Books

Treasure

Yesterday I posted about the benefits of reading to a child. That got me thinking about reading for your own benefit. It started something like this:

  • It’s fun
  • Keep yourself entertained, reduce boredom
  • Exercise and strengthen your brain
  • Expose yourself to your endless possibilities
  • Become a life-long learner
  • Strengthen analytic skills
  • Stress reduction
  • Improve ability to focus and concentrate
  • Widen your horizons with travel books
  • Broaden your vocabulary
  • Develop empathy by learning to understand others
  • Never run out of things to think about
  • Develop language and writing skills
  • Find answers to all kinds of questions, even those you mightn’t think of otherwise
  • Never run out of topics of conversation
  • Reading hard copy books can help you sleep
  • Reading onscreen can help keep you awake
  • Encourage others to read by example
  • Build understanding and comprehension skills
  • Develop interest in a wide variety of topics making you more interesting to others
  • Knowledge and understanding make you a valuable person in all areas of life

How many more can you think of?

Read to a child

Never too old

It’s been too long since I was around little children. There’s great pleasure in sharing your love of words, story and books, especially with children. Some of the many benefits include:

  • It’s fun
  • Calm a child down, even put them to sleep
  • Excite your own and the child’s imaginations
  • Deepen your relationship
  • Spend quality time together
  • Open up subjects which might otherwise be difficult to discuss
  • Develop physical and emotional closeness
  • Make all kinds of strange noises with impunity
  • Read wonderful, magical stories
  • Develop your skill at reading aloud
  • Exercise your brain and encourage the child to exercise theirs
  • Learn about the world and things in it
  • Teach necessary life lessons with subtlety
  • Improve vocabulary and language skills
  • Increase level of concentration
  • Develop a love of story and reading
  • Learn empathy for others
  • Practice reading skills to perfection
  • Readers learn to keep themselves amused, never bored

Books

Dream

Why do we read? There are many reasons I read. At school, I read voraciously, changing my books at the school library every couple of days, or even every day. English, American, Australian, I didn’t care where it came from. If there was a cracking story I was lost in it.
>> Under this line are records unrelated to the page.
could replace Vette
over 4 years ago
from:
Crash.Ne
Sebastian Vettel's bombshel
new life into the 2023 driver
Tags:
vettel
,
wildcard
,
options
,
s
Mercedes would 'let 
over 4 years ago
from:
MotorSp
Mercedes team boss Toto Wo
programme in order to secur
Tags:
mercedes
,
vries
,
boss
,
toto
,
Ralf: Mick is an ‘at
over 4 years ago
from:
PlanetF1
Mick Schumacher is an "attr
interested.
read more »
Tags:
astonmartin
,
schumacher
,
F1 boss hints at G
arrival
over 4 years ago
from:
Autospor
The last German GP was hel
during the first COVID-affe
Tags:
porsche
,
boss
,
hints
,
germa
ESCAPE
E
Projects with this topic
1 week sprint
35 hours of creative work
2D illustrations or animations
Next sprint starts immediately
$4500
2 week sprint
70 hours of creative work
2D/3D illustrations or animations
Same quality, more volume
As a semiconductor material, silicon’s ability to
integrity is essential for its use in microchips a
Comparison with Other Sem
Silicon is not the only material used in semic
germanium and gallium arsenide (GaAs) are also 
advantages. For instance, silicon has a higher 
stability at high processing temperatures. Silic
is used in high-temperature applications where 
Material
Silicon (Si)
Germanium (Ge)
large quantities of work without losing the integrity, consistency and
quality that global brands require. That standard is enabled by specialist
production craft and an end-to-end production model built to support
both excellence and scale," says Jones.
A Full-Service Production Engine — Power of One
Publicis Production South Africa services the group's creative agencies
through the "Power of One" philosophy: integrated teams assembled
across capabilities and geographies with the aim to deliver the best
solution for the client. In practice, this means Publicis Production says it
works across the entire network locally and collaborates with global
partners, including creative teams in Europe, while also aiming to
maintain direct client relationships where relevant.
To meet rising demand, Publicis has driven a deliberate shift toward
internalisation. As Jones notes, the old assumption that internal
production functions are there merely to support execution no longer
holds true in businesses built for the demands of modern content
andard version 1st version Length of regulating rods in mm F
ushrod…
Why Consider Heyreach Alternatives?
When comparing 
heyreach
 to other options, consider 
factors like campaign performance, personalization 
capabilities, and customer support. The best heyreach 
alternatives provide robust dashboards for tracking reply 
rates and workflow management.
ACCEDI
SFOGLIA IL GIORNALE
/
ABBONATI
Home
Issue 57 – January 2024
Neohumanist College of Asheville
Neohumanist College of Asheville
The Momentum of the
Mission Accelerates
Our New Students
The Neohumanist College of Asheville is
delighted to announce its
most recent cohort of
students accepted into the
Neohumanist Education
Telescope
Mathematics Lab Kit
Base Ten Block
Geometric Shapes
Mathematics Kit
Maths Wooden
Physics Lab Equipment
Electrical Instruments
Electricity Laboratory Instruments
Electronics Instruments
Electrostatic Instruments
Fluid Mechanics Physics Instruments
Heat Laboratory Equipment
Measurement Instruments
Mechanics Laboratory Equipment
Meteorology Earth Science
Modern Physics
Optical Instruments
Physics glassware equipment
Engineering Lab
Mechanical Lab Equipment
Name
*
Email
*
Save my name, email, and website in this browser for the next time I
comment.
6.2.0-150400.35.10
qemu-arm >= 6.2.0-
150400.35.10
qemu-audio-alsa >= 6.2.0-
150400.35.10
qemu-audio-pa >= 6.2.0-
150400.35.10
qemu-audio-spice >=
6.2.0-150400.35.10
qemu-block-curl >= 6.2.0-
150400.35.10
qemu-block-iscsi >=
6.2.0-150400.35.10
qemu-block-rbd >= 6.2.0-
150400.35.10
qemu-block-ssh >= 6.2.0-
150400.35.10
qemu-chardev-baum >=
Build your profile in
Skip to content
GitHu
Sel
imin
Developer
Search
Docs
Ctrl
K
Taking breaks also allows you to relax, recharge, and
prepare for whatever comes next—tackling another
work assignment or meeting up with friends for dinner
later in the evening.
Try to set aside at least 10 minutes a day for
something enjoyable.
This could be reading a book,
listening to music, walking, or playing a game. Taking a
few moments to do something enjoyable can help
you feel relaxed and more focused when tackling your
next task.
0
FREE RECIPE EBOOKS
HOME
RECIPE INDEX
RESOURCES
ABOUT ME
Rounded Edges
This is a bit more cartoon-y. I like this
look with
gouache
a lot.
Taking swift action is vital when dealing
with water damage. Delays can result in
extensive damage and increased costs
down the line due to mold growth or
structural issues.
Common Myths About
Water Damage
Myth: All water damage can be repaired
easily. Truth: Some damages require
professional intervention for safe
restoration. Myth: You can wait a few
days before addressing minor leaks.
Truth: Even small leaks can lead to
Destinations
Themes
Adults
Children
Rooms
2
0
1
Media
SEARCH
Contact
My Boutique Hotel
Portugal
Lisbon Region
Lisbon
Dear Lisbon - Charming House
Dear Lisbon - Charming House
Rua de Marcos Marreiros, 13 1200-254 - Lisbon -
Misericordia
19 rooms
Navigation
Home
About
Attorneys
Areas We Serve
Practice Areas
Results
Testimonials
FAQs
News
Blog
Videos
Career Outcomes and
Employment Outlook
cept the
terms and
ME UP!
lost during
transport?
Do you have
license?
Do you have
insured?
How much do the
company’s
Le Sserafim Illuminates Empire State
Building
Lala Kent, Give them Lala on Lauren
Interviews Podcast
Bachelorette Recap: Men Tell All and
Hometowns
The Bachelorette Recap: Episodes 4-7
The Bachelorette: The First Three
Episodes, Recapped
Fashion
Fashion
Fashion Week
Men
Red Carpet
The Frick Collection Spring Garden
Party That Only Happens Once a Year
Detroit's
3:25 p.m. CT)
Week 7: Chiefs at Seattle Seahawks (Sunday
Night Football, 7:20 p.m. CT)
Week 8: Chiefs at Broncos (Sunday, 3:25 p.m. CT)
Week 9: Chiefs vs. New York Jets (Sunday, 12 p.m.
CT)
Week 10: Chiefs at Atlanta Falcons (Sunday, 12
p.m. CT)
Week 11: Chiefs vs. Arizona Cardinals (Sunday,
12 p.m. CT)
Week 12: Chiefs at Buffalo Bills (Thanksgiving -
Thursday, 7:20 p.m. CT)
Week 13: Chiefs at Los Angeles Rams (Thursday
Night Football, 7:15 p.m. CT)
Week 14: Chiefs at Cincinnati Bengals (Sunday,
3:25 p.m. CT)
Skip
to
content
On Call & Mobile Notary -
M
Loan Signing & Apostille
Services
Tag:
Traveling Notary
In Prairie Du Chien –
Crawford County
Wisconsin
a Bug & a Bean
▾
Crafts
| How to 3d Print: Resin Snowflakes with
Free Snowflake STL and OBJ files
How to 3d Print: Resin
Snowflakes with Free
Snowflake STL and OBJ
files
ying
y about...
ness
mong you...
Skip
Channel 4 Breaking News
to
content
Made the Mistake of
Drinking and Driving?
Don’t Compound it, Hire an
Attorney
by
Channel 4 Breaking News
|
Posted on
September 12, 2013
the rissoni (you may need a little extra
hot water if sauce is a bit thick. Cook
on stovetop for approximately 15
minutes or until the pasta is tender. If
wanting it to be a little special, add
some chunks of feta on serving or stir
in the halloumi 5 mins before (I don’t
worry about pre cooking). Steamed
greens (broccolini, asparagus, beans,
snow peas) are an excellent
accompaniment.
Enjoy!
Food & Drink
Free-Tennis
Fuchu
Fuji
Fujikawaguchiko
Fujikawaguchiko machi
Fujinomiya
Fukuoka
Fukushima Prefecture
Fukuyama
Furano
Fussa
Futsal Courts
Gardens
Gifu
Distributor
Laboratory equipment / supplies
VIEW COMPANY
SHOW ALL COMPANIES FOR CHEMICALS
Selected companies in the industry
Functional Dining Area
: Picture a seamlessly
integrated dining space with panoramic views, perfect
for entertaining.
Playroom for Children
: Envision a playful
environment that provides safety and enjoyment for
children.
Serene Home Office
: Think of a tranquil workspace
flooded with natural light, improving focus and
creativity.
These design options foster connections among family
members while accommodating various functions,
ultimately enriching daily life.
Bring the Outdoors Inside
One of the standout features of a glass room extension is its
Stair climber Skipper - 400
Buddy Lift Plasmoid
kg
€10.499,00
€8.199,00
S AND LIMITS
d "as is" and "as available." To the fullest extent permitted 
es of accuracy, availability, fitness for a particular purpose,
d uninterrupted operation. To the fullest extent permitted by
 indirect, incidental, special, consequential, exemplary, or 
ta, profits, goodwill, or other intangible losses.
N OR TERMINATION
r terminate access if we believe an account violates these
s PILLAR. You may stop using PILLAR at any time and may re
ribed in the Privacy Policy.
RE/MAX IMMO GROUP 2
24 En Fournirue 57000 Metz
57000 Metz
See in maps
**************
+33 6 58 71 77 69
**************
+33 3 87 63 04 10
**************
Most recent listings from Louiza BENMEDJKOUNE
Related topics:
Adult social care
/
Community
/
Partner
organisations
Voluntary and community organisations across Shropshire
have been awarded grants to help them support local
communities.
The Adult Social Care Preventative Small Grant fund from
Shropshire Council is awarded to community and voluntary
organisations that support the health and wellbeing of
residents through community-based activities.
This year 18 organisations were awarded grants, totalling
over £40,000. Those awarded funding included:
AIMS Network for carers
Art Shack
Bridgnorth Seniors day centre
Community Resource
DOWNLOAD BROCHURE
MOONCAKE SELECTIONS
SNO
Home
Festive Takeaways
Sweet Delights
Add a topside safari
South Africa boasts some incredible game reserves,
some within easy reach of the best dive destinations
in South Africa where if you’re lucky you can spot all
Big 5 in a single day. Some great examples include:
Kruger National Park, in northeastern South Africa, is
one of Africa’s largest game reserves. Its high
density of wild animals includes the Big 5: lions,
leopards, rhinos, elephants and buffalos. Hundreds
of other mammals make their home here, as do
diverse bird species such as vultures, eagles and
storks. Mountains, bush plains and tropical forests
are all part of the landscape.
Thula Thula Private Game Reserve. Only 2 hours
Choosing books according to my own tastes and experience, or lack thereof resulted in many gaps in my reading of classics though I’ve read many obscure and unusual books. When I discovered an author or series I enjoyed, I read everything I could find.

My nose was stuck in a book at any time I could find, day or night, whether by torch when I could use one or using the light seeping through between the door and door jamb after ‘lights out’. Countless times I remember my mother coming across me, telling me “you’ll ruin your eyes” because I was reading in the half dark.

Looking back, I was addicted to holding in my hands and mind, the dreams and fantasies of those authors. When the life I was living was, well, not to my taste shall we say, I escaped into one more palatable. There I could travel, could have a twin of my own who would share my adventures, was never lonely and could dream of what might be one day.

Every day I discovered words I’d never seen before nor heard pronounced, fascinating people and places I might one day visit, or research for my own writing. Dreams my own readers might one day hold in their hands.

 

Story

A good book

That’s not a good book, that’s the best book. When you want to read slowly because you enjoy the book so much you don’t want to end, but you also want to read fast so you can find out what happens!

The best thing is that, with a book, you can keep your friends close. Re-reading your favourite books is like revisiting that lost friend. There’s nothing like reading a new book and discovering how good it is, but reading an old friend is almost as good. Especially when you have an aging memory. Then all your best friends are new again. Probably one of the few benefits of such a memory.

 

Words

Words like x-rays

How can you write ‘words like X-rays’? Readers like to live the emotion of the story. How do you show the emotion so the reader is pierced? Feel the emotion yourself and it will shine through in your writing.

Keep some kind of conflict in each scene, Put yourself in the part of the character, act out the part, sink deep into the role and draw that emotion onto the page and show, don’t tell. How you ask? It’s easy to tell. Just tell it like it is.

I was angry. Furious. How dare she call my beautiful little girl a fat pig? She’s a gorgeous six-year-old without body image problems. Did the woman, who does have an eating disorder herself, not care about the damage she might cause?

Yes, as a reader you may be enraged by the situation. However, did you feel the rage in your body? How might that feel? What do you think about something like this:

My hand fisted at my side, ready to punch the mouth that said such a cruel thing to my beautiful daughter. A red tide of rage rose across my chest, up my throat across my cheeks and wavered before my eyes. I ground my teeth in an effort to hold my tongue, to stop myself giving her a piece of my mind before I took time to think through my response.

‘May I please speak with you privately?’ The softest voice I could muster shook as I restrained myself from adding a curse word or five in front of the children.